Files with Jinja support
This document provides an overview of the files in dbt that support Jinja expressions and custom macros. It also covers built-in macros and includes various file types such as dbt_project.yml, profiles.yml, packages.yml, selectors.yml, _properties.yml, and .sql/.py files for different resource types.
dbt built-in macros
Jinja in dbt lets you use built-in macros like ref(), source(), and config() directly in your SQL models.
You can call these macros using the {{ macro_name() }} syntax, enabling dynamic SQL, reusable logic, and dbt-specific functions within your project.
The Jinja env_var function lets you access environment variables in dbt wherever Jinja is processed, like profiles.yml, dbt_project.yml, and model SQL files.
You can use it as:
{{ env_var('VAR_NAME') }}- To support optional default:
{{ env_var('VAR_NAME', 'default') }} - Always quote the Jinja string.
Bring-your-own
Jinja in dbt supports custom macros, which are reusable code blocks similar to functions.
- Define macros in .sql files in your macros directory using
{% macro macro_name(args) %} ... {% endmacro %}. - Call macros in models with
{{ macro_name(args) }}to inject dynamic SQL.
Generic Jinja expressions, statements, and comments
dbt models also leverages Jinja. Have a look at our document on Jinja and macros for more information.

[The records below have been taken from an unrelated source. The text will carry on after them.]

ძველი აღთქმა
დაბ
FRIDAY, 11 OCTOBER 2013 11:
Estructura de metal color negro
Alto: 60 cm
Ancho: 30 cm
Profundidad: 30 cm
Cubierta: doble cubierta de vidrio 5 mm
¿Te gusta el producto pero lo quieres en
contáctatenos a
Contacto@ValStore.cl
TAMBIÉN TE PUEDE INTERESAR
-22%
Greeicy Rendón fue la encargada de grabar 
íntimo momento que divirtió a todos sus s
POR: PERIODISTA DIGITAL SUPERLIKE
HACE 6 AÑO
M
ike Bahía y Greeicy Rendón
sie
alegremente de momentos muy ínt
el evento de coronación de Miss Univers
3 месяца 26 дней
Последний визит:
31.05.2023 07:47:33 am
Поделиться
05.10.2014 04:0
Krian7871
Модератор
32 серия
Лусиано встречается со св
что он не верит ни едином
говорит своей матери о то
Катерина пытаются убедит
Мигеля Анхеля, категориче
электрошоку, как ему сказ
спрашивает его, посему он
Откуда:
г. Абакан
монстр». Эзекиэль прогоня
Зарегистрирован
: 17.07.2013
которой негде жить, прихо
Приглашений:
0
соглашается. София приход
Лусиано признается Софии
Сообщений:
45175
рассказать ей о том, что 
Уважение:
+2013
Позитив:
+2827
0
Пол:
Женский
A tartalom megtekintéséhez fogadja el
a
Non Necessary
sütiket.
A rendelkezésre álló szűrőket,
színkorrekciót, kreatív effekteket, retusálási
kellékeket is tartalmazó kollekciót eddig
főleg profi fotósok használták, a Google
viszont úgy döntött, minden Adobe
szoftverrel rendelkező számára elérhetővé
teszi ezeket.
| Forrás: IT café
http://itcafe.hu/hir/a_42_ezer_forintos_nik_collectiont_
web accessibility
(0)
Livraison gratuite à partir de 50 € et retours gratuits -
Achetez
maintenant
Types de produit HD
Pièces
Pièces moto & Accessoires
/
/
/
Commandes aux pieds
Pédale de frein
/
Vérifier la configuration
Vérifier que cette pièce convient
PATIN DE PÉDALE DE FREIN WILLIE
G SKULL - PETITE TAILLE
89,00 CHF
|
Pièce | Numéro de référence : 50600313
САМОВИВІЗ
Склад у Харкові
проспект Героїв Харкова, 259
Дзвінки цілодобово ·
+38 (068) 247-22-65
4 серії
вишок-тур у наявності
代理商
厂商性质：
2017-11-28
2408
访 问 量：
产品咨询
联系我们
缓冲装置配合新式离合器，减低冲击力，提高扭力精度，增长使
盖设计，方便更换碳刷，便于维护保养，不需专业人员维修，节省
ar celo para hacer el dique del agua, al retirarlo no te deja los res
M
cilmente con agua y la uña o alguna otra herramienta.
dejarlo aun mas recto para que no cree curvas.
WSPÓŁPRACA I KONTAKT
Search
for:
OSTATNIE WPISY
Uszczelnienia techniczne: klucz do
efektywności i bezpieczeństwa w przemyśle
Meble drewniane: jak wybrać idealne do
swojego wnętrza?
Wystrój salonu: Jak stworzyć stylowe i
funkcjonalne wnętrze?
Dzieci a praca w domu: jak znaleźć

Jinja in common types of dbt files:
Jinja is a versatile templating language used extensively in dbt for dynamic SQL and configuration. That said, not every dbt file type supports Jinja. Here’s an overview of the common file types and their compatibility with Jinja:
| File Type | Supports Jinja | Notes | Example |
|---|---|---|---|
.sql | ✅ | This is where Jinja is most commonly used in dbt. Jinja allows dynamic SQL generation, macros, control structures (if, for), variables, etc. | See query example below. |
.py | ✅ | Python models in dbt can use Jinja in comments or docstrings to inject dynamic content (like {{ var('some_value') }}). | See example below. |
dbt_project.yml | ❌ | Configuration file for dbt project settings. It must remain static and fully valid YAML, therefore, no dynamic Jinja is allowed. | |
profiles.yml | ❌ | Defines connection credentials for dbt. Must be valid YAML; no Jinja is processed. | |
packages.yml | ❌ | Used to manage package dependencies. Jinja is not interpreted here. | |
selectors.yml | ❌ | Defines selector logic for dbt runs. Jinja is not supported. | |
properties.yml | ❌ | Defines schema, column descriptions, and tests. Jinja isn't supported here. |
Examples
.sql
select * from {{ ref('my_table') }}
where date = '{{ execution_date }}'
This query shows all rows from the dbt model my_table where the date column matches the value of the execution_date variable.
{{ ref('my_table') }}is a Jinja macro that tells dbt to resolve the correct schema + table name for the model,my_table. It ensures proper dependency tracking and cross-database compatibility.{{ execution_date }}is a Jinja variable (passed in a--vars argument, environment variable, or your orchestrator) that holds the target date you want to filter on.where date = {{ execution_date }}is SQL condition that filters rows where the date column equals the value ofexecution_date.
.py
def model(dbt, session):
dbt.config(materialized="table")
# {{ config(alias='my_model') }}
df = session.sql("SELECT * FROM {{ ref('my_table') }}")
return df
This example shows how a dbt Python model that fetches all rows from my_table and materializes them as a new table.
After running dbt build, this will create a table (named the same as the file, unless overridden by an alias) with the same contents as my_table.
If {{ ref('my_table') }} resolves to analytics.my_table, and you're using Snowflake or Spark, the compiled SQL inside the session.sql(...) call becomes:
df = session.sql("SELECT * FROM analytics.my_table")
Then, dbt creates a new table (for example my_python_model) containing that data.
Python models are available in dbt when using Databricks, Snowflake, or BigQuery (limited).
The Jinja {{ ref(...) }} is still used in Python models and is rendered before the Python code runs.